Já nos primeiros cinco anos (1980-1985), o número de filiados do PT cresceu 1000% e o número de núcleos somente 10%. O autor mostra que os núcleos não desapareceram, mas se vincularam cada vez mais às administrações municipais petistas. No estado de São Paulo 71,7% deles se localizavam em cidades que tiveram prefeitos do PT entre 2005 e 2010.
O autor mostra que os Nbs perderam importância principalmente porque a ampliação da base social do partido e a maior preocupação com suas tarefas eleitorais reforçaram os diretórios, a burocracia interna e um tipo de militância menos intensa.
Eleitores no PT
Assim, o Processo de Eleição Direta (PED) passou a ser a principal forma de participação militante. Nesse ponto, a pesquisa de Amaral derruba duas crenças que a esquerda e a direita partidárias compartilharam, ainda que por motivos opostos. A primeira é a de que o PED favoreceria alas de centro e direita no espectro partidário, uma vez que envolveria o uso de recursos financeiros e o apelo de lideranças públicas mais conhecidas. Como se sabe, a esquerda perderia nos dois quesitos. A segunda é a de que o PED era negativo por simplesmente introduzir no partido a democracia eleitoral burguesa e afastar a militância.
Acredito que isso aconteceu e que a discussão das teses para os encontros de delegados perdeu sentido. Mas não foi por isso que o PT deixou de ser um partido tão militante como era nos anos 1980.
Na época, as teses eram publicadas meses antes dos encontros e discutidas nos DMs e núcleos. Depois, praticamente só os delegados eleitos o faziam. Por outro lado, aquele partido de militância intensa em núcleos já tinha minguado no final dos anos 1990, portanto o PED não deixou de manter o PT ao menos como o mais democrático dos partidos brasileiros. É, como ressaltou Amaral, mais inclusivo e aberto; porém, individualizou o processo decisório e o separou daquela forma antiga de militância organizada.
Quanto à inclinação da massa “desorganizada” para eleger as grandes figuras públicas, o mito se desfaz quando o autor nos expõe os dados do próprio PED. Ele não desarticulou a eleição do presidente do partido da escolha das chapas do Diretório Nacional nem alterou significativamente o tamanho das alas de esquerda na composição partidária.
Além disso, a crise de 2005, que derrubou líderes históricos do PT, mostrou que o ambiente político externo pode fazer os filiados punir seus líderes.

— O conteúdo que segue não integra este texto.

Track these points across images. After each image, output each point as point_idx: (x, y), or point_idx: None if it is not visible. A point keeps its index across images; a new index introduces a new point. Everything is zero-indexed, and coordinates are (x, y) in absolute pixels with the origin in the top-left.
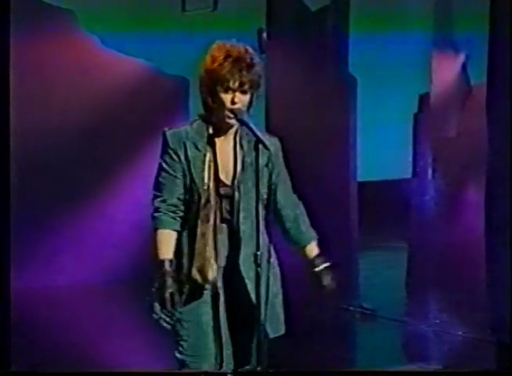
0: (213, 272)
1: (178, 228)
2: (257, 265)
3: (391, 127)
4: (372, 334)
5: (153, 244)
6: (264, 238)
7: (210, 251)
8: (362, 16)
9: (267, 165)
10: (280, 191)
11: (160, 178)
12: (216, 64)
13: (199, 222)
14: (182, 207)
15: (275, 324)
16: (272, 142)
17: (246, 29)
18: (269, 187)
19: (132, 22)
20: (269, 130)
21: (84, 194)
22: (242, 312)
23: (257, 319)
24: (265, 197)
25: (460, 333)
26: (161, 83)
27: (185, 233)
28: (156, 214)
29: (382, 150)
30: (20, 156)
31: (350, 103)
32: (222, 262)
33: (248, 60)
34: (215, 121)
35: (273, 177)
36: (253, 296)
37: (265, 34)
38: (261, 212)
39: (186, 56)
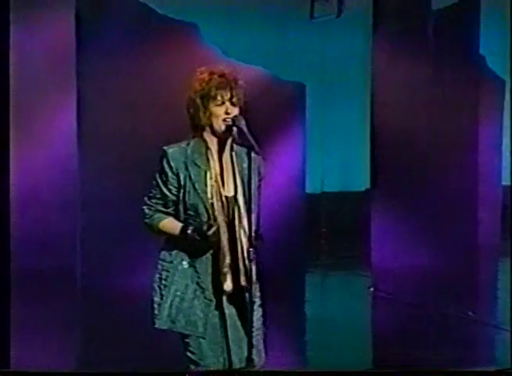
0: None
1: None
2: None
3: None
4: (467, 337)
5: (163, 234)
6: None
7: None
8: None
9: (259, 171)
10: None
11: (154, 191)
12: (204, 83)
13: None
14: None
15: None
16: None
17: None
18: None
19: (253, 30)
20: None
21: None
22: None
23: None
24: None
25: None
26: (279, 89)
27: None
28: (147, 216)
29: None
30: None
31: (494, 102)
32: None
33: (232, 76)
34: (213, 135)
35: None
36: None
37: None
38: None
39: (304, 61)
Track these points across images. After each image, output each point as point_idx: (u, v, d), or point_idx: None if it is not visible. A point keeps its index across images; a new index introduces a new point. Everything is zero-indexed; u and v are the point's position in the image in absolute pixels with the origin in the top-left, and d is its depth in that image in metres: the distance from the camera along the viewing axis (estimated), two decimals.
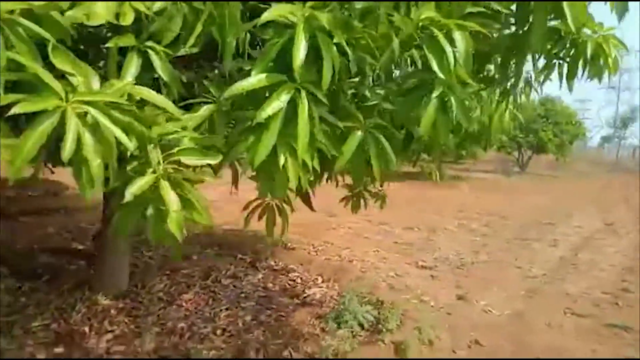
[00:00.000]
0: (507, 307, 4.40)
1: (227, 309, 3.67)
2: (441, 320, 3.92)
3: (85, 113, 1.12)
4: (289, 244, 5.88)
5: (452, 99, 1.79)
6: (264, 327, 3.42)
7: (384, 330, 3.43)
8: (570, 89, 2.25)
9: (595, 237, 8.05)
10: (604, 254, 6.79)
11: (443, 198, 12.50)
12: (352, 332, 3.42)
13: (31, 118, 1.07)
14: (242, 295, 4.01)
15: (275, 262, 5.10)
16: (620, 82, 65.27)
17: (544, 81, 2.45)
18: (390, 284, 4.77)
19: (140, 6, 1.35)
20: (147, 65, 1.50)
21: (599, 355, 3.45)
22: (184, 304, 3.71)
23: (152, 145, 1.37)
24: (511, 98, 3.01)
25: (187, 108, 1.70)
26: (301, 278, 4.65)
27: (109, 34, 1.76)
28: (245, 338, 3.22)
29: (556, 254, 6.62)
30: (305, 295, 4.16)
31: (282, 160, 1.56)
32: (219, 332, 3.30)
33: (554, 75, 2.29)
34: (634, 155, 35.64)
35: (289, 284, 4.43)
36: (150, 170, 1.35)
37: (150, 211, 1.40)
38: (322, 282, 4.58)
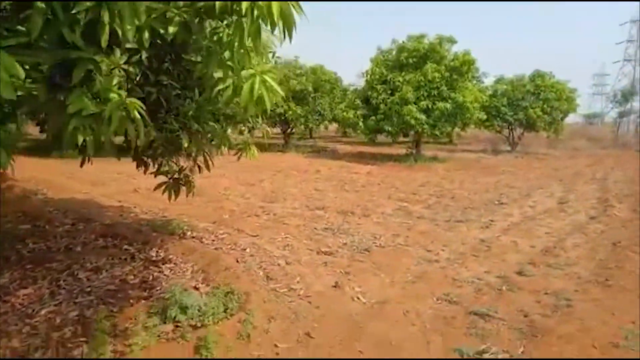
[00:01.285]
0: (380, 295, 4.20)
1: (55, 305, 3.53)
2: (291, 311, 3.75)
3: None
4: (190, 233, 5.75)
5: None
6: (81, 324, 3.28)
7: (207, 323, 3.27)
8: None
9: (538, 218, 7.75)
10: (532, 236, 6.51)
11: (409, 179, 12.21)
12: (176, 325, 3.27)
13: None
14: (88, 289, 3.87)
15: (157, 252, 4.95)
16: (638, 54, 63.49)
17: None
18: (268, 273, 4.59)
19: None
20: None
21: (432, 347, 3.25)
22: (13, 299, 3.58)
23: None
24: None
25: None
26: (171, 270, 4.49)
27: None
28: (48, 336, 3.08)
29: (479, 236, 6.36)
30: (158, 288, 4.00)
31: None
32: (26, 330, 3.16)
33: None
34: (636, 131, 34.71)
35: (152, 277, 4.28)
36: None
37: None
38: (190, 273, 4.42)
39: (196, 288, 4.01)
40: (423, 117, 15.33)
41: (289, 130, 22.16)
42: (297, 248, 5.56)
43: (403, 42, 16.73)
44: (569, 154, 24.39)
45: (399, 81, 15.92)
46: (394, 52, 17.00)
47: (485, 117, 17.23)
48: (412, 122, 15.29)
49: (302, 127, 21.10)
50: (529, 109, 22.00)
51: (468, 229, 6.85)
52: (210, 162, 3.72)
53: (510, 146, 24.36)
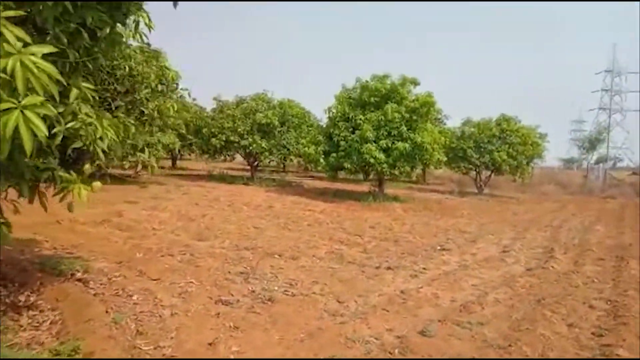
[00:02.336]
0: (258, 356, 3.77)
1: None
2: None
3: None
4: (80, 274, 5.27)
5: None
6: None
7: None
8: None
9: (473, 267, 7.44)
10: (457, 288, 6.17)
11: (360, 220, 11.90)
12: None
13: None
14: None
15: (27, 297, 4.45)
16: (611, 104, 65.85)
17: None
18: (141, 326, 4.11)
19: None
20: None
21: None
22: None
23: None
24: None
25: None
26: (30, 319, 4.00)
27: None
28: None
29: (401, 287, 6.00)
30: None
31: None
32: None
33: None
34: (604, 177, 35.33)
35: (4, 326, 3.78)
36: None
37: None
38: (49, 323, 3.94)
39: (41, 344, 3.53)
40: (382, 156, 15.20)
41: (255, 163, 21.84)
42: (195, 296, 5.11)
43: (366, 81, 16.78)
44: (537, 199, 24.52)
45: (360, 119, 15.87)
46: (357, 91, 17.03)
47: (445, 158, 17.08)
48: (372, 160, 15.14)
49: (266, 160, 20.79)
50: (494, 153, 22.17)
51: (394, 277, 6.48)
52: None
53: (477, 188, 24.40)
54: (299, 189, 19.44)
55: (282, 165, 29.26)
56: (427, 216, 13.93)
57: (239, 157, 23.82)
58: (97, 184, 3.96)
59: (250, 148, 19.69)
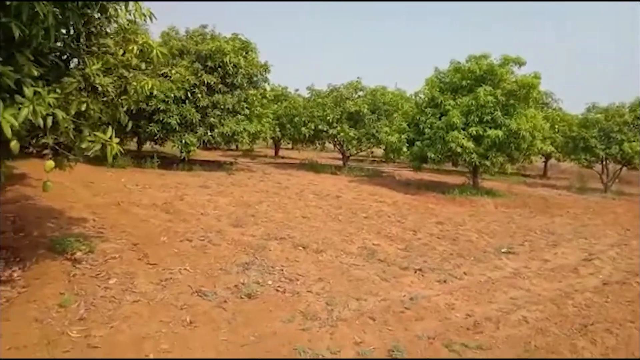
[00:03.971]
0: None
1: None
2: None
3: None
4: (80, 253, 5.41)
5: None
6: None
7: None
8: None
9: (529, 276, 6.18)
10: (486, 300, 5.11)
11: (430, 214, 10.86)
12: None
13: None
14: None
15: (11, 273, 4.65)
16: None
17: None
18: (91, 311, 4.02)
19: None
20: None
21: None
22: None
23: None
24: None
25: None
26: None
27: None
28: None
29: (415, 292, 5.14)
30: None
31: None
32: None
33: None
34: None
35: None
36: None
37: None
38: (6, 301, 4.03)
39: None
40: (471, 145, 13.69)
41: (346, 152, 21.43)
42: (176, 284, 4.92)
43: (459, 62, 15.27)
44: None
45: (449, 105, 14.50)
46: (450, 74, 15.59)
47: (550, 148, 14.81)
48: (459, 149, 13.74)
49: (353, 150, 20.23)
50: (624, 143, 18.76)
51: (414, 281, 5.62)
52: None
53: (603, 184, 20.93)
54: (386, 180, 18.56)
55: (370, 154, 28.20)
56: (519, 214, 12.22)
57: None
58: (49, 163, 3.91)
59: (339, 137, 19.34)
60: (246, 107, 16.05)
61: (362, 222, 9.27)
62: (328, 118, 19.38)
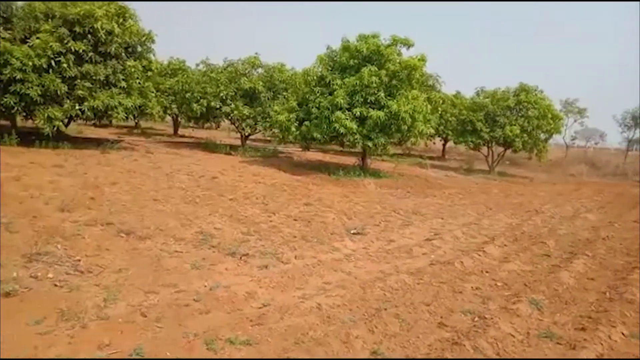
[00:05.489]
0: None
1: None
2: None
3: None
4: None
5: None
6: None
7: None
8: None
9: (359, 259, 6.04)
10: (276, 289, 4.84)
11: (303, 195, 10.59)
12: None
13: None
14: None
15: None
16: None
17: None
18: None
19: None
20: None
21: None
22: None
23: None
24: None
25: None
26: None
27: None
28: None
29: (206, 283, 4.74)
30: None
31: None
32: None
33: None
34: None
35: None
36: None
37: None
38: None
39: None
40: (354, 125, 13.61)
41: (243, 131, 20.68)
42: None
43: (349, 41, 15.06)
44: (555, 180, 22.07)
45: (336, 84, 14.28)
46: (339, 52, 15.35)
47: (431, 130, 15.18)
48: (342, 130, 13.61)
49: (248, 129, 19.52)
50: (506, 127, 19.87)
51: (229, 269, 5.21)
52: None
53: (489, 166, 22.17)
54: (281, 161, 18.15)
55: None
56: (394, 194, 12.39)
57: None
58: None
59: (232, 115, 18.55)
60: (122, 79, 14.70)
61: (221, 204, 8.74)
62: (221, 95, 18.48)
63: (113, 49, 14.31)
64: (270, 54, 65.88)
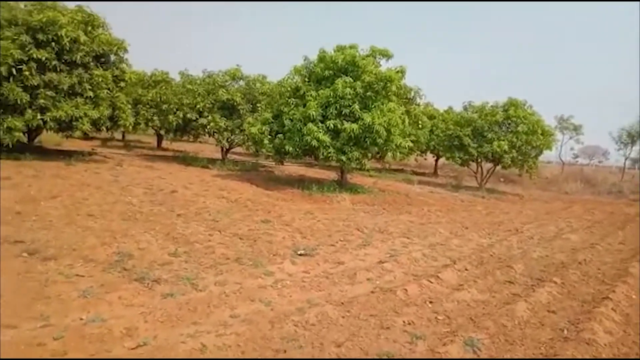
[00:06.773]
0: None
1: None
2: None
3: None
4: None
5: None
6: None
7: None
8: None
9: (285, 286, 5.30)
10: (165, 323, 4.10)
11: (265, 212, 9.88)
12: None
13: None
14: None
15: None
16: None
17: None
18: None
19: None
20: None
21: None
22: None
23: None
24: None
25: None
26: None
27: None
28: None
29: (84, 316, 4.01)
30: None
31: None
32: None
33: None
34: None
35: None
36: None
37: None
38: None
39: None
40: (327, 138, 12.95)
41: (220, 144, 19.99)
42: None
43: (325, 51, 14.50)
44: (548, 198, 21.32)
45: (310, 95, 13.67)
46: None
47: (409, 144, 14.47)
48: (314, 143, 12.94)
49: (225, 141, 18.82)
50: (494, 142, 19.19)
51: (125, 298, 4.47)
52: None
53: (478, 183, 21.44)
54: (258, 175, 17.47)
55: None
56: (367, 211, 11.67)
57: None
58: None
59: (208, 127, 17.93)
60: (89, 89, 14.12)
61: (164, 221, 8.02)
62: (198, 107, 17.89)
63: (79, 57, 13.77)
64: (270, 62, 65.58)
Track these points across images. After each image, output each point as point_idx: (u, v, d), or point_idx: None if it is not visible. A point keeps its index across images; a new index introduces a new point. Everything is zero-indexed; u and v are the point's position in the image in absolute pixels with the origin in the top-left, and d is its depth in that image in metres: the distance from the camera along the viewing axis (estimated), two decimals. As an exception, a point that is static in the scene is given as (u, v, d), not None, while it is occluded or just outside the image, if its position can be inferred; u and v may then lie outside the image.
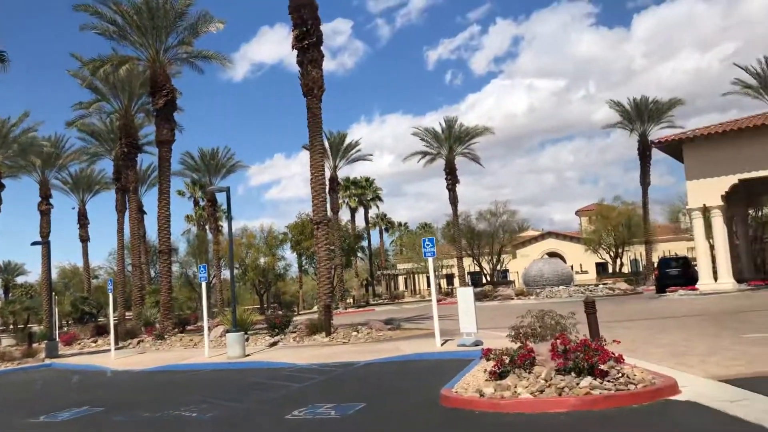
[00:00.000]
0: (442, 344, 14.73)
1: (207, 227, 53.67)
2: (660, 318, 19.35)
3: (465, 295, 14.23)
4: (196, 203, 59.83)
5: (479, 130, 50.72)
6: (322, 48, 21.14)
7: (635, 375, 8.76)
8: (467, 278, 66.30)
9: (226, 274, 50.05)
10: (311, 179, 20.08)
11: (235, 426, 8.84)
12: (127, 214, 36.43)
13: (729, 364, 10.17)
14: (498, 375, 9.25)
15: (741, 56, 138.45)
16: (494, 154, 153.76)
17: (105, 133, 39.91)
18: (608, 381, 8.49)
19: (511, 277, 65.23)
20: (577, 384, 8.33)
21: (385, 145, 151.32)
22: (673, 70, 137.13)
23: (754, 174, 27.73)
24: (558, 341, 9.16)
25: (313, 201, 19.99)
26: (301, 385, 11.73)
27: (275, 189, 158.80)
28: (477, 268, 59.40)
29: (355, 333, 18.25)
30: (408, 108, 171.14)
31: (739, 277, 30.59)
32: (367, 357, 14.35)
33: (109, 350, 21.42)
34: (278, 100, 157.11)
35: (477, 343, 13.93)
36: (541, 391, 8.32)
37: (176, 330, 26.17)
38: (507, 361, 9.29)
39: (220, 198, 50.02)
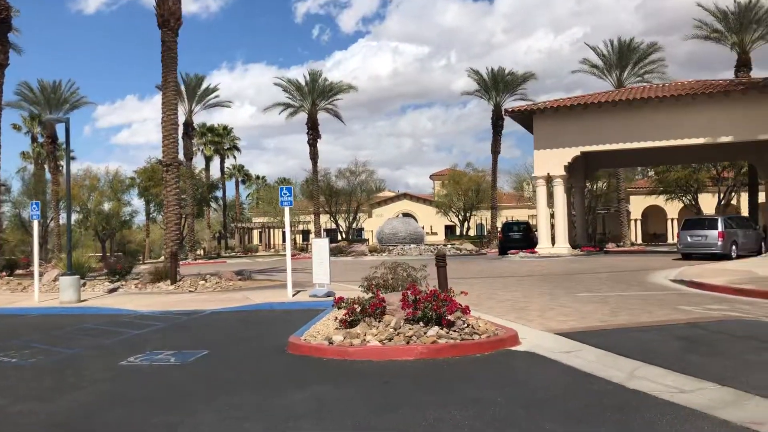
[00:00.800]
0: (293, 295, 14.49)
1: (45, 166, 49.31)
2: (502, 277, 20.31)
3: (320, 246, 14.03)
4: (34, 139, 54.70)
5: (343, 87, 50.32)
6: (181, -22, 19.65)
7: (480, 326, 9.01)
8: (323, 235, 66.48)
9: (65, 217, 46.53)
10: (162, 118, 18.78)
11: (59, 372, 8.07)
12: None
13: (564, 319, 10.77)
14: (348, 323, 9.16)
15: (588, 41, 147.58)
16: (356, 115, 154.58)
17: None
18: (454, 331, 8.65)
19: (366, 235, 66.23)
20: (425, 333, 8.42)
21: (246, 96, 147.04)
22: (528, 48, 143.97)
23: (594, 147, 29.76)
24: (409, 291, 9.21)
25: (163, 141, 18.71)
26: (140, 331, 11.02)
27: (125, 132, 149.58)
28: (333, 225, 59.65)
29: (203, 282, 17.54)
30: (272, 59, 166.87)
31: (573, 244, 32.96)
32: (214, 306, 13.82)
33: None
34: (133, 39, 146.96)
35: (329, 294, 13.83)
36: (390, 339, 8.32)
37: (3, 273, 23.90)
38: (358, 309, 9.22)
39: (63, 136, 46.03)
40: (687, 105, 28.02)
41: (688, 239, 24.85)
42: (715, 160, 39.39)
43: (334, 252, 38.59)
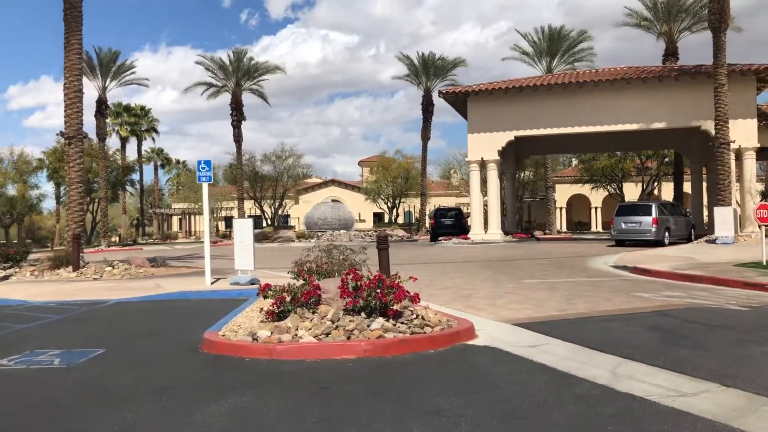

Amaral também revelou que as tendências do PT continuaram a ter um papel importante, contrariando um dogma de alguns cientistas políticos, segundo o qual a ampliação do voto interno favoreceria inelutavelmente a cúpula partidária contra lideranças internas mais ativas na organização.
Há futuro para o PT?
O livro não se propõe a responder tal questão, já que foi escrito como tese de doutorado na Unicamp muito antes da crise do quarto mandato petista. Contudo, é tão rico em informações e análises que o leitor poderá se surpreender ainda com a manutenção de traços organizativos da origem do PT mesmo nos dias atuais: a forma de recrutamento, a existência de núcleos (mesmo com outra dinâmica) e a importância do debate interno.
Se houver futuro para o partido é daí que ele poderá tirar forças para se reconstituir como agremiação eleitoralmente competitiva e socialmente comprometida com a distribuição de renda e a justiça social.